Solemnidad. El Sagrado Corazón de Jesús, Ciclo C
San Lucas 15, 3-7

Autor: Padre Guillermo Juan Morado 

 

La solemnidad del Sagrado Corazón de Jesús nos invita a reconocer la magnitud del amor de Dios a los hombres; un amor manifestado en Cristo. De todas las “definiciones” que nos proporciona la Escritura sobre Dios, la más profunda es, seguramente, la del apóstol San Juan: “Dios es amor” (1 Jn 4,8.16). Dios es, a la vez, plena autoposesión y plena donación; su perfección se identifica con su amor. 

Dios es el amor, la donación, la entrega recíproca del Padre y del Hijo y del Espíritu Santo. En Dios, el amor une y distingue. La esencia divina es el amor, pero ese amor, siendo único, es amor paternal en el Padre, amor filial en el Hijo, amor de comunión en el Espíritu Santo. 

El amor de Dios no ha permanecido oculto ni ha querido contenerse en la esfera intra-divina, sino que se ha desbordado en la creación y en la historia. Dios, movido por su celo, nos busca a cada uno como el pastor sigue el rastro de sus ovejas. Nos busca para librarnos de la dispersión y de la oscuridad, para apacentarnos como es debido (cf Ez 34, 11-16).  

Como ha expresado el Papa Benedicto XVI, “Dios cuida personalmente de mí, de nosotros, de la humanidad. No me ha dejado solo, extraviado en el universo y en una sociedad ante la cual uno se siente cada vez más desorientado. Él cuida de mí. No es un Dios lejano, para quien mi vida no cuenta casi nada” (11.6.2010). 
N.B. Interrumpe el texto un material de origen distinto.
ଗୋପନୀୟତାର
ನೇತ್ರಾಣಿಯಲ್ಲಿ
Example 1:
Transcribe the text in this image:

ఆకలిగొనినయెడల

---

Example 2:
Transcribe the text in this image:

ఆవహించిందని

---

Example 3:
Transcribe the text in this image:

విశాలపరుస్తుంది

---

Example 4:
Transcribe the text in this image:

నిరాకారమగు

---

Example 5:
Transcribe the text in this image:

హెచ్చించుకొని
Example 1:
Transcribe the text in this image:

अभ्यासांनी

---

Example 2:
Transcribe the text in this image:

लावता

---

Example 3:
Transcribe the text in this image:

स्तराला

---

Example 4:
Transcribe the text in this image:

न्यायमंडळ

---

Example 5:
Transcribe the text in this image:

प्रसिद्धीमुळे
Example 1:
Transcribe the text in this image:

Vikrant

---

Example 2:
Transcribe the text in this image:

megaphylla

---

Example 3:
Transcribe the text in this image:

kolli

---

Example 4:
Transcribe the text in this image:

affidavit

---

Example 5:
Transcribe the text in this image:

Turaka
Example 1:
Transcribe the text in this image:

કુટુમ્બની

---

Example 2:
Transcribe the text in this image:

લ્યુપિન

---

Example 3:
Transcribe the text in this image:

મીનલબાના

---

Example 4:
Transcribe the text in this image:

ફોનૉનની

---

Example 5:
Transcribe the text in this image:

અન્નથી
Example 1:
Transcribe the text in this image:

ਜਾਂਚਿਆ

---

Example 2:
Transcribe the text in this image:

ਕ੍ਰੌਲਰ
En la Cruz de su Hijo, Dios nos ha dado “la prueba” de su amor: “Cristo murió por nosotros cuando todavía éramos pecadores” (Rm 5, 8). Por amor, Dios llega literalmente hasta la muerte para vencer, asumiéndola, esa última limitación, para darnos vida y vida en abundancia. 
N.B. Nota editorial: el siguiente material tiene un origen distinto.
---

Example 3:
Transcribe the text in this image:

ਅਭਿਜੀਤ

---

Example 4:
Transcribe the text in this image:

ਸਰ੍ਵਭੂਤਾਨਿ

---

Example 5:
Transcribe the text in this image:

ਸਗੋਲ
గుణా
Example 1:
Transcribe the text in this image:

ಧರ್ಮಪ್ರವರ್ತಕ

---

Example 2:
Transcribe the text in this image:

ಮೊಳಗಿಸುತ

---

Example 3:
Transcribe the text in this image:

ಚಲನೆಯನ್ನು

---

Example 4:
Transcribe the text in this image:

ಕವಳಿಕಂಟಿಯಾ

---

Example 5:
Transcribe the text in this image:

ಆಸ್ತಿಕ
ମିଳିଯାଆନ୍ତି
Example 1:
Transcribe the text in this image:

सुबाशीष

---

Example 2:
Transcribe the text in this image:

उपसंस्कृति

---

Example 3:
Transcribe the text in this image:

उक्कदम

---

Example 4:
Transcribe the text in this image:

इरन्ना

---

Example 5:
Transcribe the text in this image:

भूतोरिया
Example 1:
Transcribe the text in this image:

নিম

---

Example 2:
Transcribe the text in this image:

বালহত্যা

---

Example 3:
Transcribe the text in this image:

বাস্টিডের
Con amor sincero – dice la Liturgia –  Cristo “se entregó por nosotros, y elevado sobre la cruz hizo que de su corazón traspasado brotaran, con el agua y la sangre, los sacramentos de la Iglesia; para que así, acercándose al corazón abierto del Salvador, todos puedan beber con gozo de la fuente de la salvación”. 

En el Corazón del Verbo encarnado el amor de Dios, sin perder su universalidad, se hace concreto. Sin dejar de ser divino, se hace humano. Sin dejar de ser el corazón de Dios, se hace el corazón del Hombre. Dios “nos ha amado a todos con un corazón humano” (Catecismo 478). Un corazón sacerdotal, mediador entre Dios y los hombres, que une, para siempre, el amor intra-divino y el amor desbordado. 

Un corazón vivo, del que brotan los sacramentos que construyen la Iglesia, a través de los cuales se difunde la vida nueva que el Espíritu Santo, que procede del Padre y del Hijo, hace nacer en nosotros. Esta vida nueva, este amor que al entrar en nuestro interior se hace también nuestro, es un amor que salva, que perdona, que causa la alegría del reencuentro con Dios. 

Que en la Eucaristía este amor de Dios encienda en nosotros el fuego de la caridad para, como pedimos en la oración después de la comunión, nos unamos más a Cristo y estemos dispuestos a reconocerle presente en los hermanos.